Liu Chien-kuo∕Curator of Keep on Dreaming 2026
Playwright, director, actor, and researcher. Founder of the ChiChiao Musical Theatre. Liu currently serves as an adjunct assistant professor in the Department of Drama Creation and Application at the National University of Tainan. Liu’s creative repertoire spans Taiwanese opera, Yu opera, Peking opera, musicals, and contemporary theatre. Dedicated to inter-genre hybrid creations, Liu strives to expand the practical scope and organizational frameworks of traditional theatre through playwriting, directing, curating, and teaching. Her work has been honored as one of the Top Five Programs of the Year at the Taishin Arts Award. Aside from theatre creations, she has frequently been invited to direct and coordinate large-scale performing arts events, award ceremonies, and cultural festivals.
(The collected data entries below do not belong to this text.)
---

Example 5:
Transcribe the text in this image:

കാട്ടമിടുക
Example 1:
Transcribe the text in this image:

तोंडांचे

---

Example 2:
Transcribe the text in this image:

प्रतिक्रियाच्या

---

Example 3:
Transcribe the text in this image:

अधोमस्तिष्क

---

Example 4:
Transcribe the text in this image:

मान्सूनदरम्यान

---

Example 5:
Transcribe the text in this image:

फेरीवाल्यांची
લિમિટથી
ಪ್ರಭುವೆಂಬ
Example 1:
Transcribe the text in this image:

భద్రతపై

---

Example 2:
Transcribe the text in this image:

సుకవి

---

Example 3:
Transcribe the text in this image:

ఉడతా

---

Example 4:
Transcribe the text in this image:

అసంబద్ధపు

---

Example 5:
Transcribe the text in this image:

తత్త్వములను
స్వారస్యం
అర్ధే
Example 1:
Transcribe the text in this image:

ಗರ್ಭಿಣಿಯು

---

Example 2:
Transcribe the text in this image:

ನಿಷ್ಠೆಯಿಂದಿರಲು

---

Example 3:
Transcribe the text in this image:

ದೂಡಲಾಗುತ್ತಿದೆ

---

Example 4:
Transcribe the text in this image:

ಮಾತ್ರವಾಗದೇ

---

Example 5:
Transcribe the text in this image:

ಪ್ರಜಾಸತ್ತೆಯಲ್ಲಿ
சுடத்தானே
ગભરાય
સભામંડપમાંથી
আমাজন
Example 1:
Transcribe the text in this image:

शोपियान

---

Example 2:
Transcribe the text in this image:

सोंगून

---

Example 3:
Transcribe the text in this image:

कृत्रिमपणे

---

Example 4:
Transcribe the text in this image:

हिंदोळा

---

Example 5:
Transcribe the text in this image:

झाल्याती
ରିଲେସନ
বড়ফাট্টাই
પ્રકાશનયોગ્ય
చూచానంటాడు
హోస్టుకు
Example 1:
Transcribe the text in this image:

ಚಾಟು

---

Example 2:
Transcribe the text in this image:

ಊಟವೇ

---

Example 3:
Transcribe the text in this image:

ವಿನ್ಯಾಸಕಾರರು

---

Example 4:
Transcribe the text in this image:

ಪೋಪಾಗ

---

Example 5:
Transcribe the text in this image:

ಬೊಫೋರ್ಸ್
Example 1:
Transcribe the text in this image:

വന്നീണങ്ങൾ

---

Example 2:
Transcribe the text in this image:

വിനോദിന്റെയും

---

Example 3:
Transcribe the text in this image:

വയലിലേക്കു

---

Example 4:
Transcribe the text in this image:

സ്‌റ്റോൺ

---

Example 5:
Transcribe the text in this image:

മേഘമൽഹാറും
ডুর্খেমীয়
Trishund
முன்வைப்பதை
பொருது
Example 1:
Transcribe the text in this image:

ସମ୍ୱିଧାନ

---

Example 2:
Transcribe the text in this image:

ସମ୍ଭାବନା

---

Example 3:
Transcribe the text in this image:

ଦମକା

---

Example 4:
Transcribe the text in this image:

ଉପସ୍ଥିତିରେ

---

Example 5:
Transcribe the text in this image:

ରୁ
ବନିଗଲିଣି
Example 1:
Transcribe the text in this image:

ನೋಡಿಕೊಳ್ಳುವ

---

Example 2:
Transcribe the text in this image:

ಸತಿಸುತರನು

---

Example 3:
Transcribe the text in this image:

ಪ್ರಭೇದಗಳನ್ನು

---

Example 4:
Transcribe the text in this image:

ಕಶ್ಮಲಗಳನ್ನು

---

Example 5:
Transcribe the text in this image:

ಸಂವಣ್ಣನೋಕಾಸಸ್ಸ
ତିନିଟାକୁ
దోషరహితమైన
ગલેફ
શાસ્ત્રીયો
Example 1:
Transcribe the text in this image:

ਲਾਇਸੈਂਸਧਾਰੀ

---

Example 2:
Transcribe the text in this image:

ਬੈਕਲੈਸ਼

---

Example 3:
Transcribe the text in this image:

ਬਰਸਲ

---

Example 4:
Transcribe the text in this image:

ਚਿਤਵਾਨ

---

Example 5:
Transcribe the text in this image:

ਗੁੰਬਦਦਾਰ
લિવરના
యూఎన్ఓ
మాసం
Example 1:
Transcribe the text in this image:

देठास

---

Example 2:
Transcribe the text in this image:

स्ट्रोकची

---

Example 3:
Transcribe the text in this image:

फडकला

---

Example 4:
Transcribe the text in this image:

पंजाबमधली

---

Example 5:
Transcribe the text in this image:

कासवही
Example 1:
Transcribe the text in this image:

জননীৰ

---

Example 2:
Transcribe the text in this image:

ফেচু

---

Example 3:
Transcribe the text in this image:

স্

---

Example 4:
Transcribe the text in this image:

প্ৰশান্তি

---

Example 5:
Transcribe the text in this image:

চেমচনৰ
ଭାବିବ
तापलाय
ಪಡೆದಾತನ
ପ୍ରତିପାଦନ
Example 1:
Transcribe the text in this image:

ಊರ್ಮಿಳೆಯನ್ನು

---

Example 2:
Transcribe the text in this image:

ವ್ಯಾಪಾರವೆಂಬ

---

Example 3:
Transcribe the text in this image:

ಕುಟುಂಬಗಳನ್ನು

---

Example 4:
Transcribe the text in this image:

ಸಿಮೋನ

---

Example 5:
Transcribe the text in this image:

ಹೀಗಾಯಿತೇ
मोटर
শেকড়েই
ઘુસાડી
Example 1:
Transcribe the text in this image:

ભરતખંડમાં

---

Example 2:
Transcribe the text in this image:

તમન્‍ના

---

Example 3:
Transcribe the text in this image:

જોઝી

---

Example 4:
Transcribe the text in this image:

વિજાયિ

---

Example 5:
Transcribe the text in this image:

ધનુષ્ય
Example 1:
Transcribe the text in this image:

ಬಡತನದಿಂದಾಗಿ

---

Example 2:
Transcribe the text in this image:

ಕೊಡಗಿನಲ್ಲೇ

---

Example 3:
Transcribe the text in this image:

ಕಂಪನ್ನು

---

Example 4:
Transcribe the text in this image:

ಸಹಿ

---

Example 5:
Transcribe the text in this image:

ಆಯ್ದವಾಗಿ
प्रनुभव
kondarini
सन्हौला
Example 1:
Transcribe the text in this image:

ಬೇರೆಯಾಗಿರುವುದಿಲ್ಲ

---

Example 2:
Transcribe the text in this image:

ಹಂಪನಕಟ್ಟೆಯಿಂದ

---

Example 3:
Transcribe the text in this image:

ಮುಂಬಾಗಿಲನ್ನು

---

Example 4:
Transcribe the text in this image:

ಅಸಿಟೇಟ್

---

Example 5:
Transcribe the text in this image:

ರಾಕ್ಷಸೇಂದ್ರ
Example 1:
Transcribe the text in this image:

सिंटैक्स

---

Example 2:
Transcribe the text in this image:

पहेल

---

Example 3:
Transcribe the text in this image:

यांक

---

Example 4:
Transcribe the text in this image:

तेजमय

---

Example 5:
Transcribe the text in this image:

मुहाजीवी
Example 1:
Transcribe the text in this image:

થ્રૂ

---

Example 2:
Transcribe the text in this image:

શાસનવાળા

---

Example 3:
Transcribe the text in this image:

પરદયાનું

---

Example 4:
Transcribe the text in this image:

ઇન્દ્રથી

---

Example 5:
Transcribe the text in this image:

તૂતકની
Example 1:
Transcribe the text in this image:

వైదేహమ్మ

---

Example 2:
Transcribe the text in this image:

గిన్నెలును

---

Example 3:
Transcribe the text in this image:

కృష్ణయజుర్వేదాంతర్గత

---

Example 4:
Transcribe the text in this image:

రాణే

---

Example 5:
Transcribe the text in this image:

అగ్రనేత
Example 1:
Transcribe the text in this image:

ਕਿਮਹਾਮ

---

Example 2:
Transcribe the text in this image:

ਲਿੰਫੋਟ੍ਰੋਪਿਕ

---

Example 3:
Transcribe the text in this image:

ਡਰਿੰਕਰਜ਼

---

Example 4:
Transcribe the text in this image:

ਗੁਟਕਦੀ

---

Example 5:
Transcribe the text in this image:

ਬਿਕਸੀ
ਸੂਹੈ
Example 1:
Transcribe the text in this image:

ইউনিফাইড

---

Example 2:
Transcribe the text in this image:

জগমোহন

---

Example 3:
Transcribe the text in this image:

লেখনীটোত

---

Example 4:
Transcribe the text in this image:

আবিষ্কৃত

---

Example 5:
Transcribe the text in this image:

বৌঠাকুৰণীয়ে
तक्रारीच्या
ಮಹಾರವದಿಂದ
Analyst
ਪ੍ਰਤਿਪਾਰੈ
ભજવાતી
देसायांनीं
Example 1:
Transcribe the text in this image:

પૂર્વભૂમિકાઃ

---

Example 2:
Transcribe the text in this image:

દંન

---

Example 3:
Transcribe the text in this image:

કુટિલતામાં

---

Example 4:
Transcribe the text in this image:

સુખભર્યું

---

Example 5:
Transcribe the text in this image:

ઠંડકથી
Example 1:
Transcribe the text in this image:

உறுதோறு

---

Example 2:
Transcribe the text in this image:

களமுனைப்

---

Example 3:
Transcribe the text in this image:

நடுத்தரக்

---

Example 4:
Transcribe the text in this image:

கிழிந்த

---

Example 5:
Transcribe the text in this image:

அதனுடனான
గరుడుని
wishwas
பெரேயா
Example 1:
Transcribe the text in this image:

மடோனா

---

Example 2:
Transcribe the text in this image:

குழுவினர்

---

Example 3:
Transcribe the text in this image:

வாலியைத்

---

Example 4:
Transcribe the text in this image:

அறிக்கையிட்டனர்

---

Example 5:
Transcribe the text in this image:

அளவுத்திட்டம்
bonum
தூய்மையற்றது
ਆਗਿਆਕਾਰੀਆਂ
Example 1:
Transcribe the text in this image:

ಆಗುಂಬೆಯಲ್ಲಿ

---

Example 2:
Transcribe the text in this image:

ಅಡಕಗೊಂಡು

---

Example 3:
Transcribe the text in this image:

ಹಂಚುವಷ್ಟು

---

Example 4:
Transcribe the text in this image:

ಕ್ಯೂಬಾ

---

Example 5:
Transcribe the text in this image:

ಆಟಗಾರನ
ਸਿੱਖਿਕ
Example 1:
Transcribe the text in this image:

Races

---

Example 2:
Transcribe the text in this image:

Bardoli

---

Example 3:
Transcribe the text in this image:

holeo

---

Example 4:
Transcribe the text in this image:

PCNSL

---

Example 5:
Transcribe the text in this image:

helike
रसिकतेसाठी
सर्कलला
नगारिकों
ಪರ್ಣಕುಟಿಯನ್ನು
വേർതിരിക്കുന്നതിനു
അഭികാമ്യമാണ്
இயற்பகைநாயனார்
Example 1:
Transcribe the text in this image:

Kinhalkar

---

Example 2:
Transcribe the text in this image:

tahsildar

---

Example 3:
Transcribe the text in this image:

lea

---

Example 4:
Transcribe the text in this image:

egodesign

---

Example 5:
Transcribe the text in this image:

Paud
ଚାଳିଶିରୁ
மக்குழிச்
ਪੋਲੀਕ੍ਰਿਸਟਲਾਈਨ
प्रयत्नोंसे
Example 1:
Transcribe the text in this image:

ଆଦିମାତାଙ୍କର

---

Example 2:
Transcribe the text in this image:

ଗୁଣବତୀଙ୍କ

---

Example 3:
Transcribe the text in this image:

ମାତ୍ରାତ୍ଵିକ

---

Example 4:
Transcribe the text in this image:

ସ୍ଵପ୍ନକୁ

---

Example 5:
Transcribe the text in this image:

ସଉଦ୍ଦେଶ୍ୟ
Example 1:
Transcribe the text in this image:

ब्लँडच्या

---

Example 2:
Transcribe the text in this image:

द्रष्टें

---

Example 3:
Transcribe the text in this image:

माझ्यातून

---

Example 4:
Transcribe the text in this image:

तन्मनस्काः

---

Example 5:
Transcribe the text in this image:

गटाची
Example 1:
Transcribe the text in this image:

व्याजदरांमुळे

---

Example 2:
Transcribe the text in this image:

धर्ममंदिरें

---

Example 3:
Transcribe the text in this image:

In recent years, she has been consistently bridging creative practice, research, and academia, focusing on issues such as innovation in traditional theatre, cross-genre experimentation, theatrical translation, textual adaptation, and the production mechanisms of Taiwanese opera.
[1] Cordwainer Smith, “Under Old Earth,” first published in Galaxy Science Fiction magazine in 1966. Excerpted from The Rediscovery of Man: The Short Science Fiction of Cordwainer Smith, 2018, published by ECUS Cultural Enterprise Ltd.
[2] Media outlets began reporting on this result in 2023, and the University of California, San Diego (UCSD) published its research and experimental results on May 31, 2024. Oren Kun, “AI Wins the Game of Mimicking Humans: UCSD Study Shows GPT-4 Has Passed the Turing Test,” Oren Kun, VIVE Post-Wave website.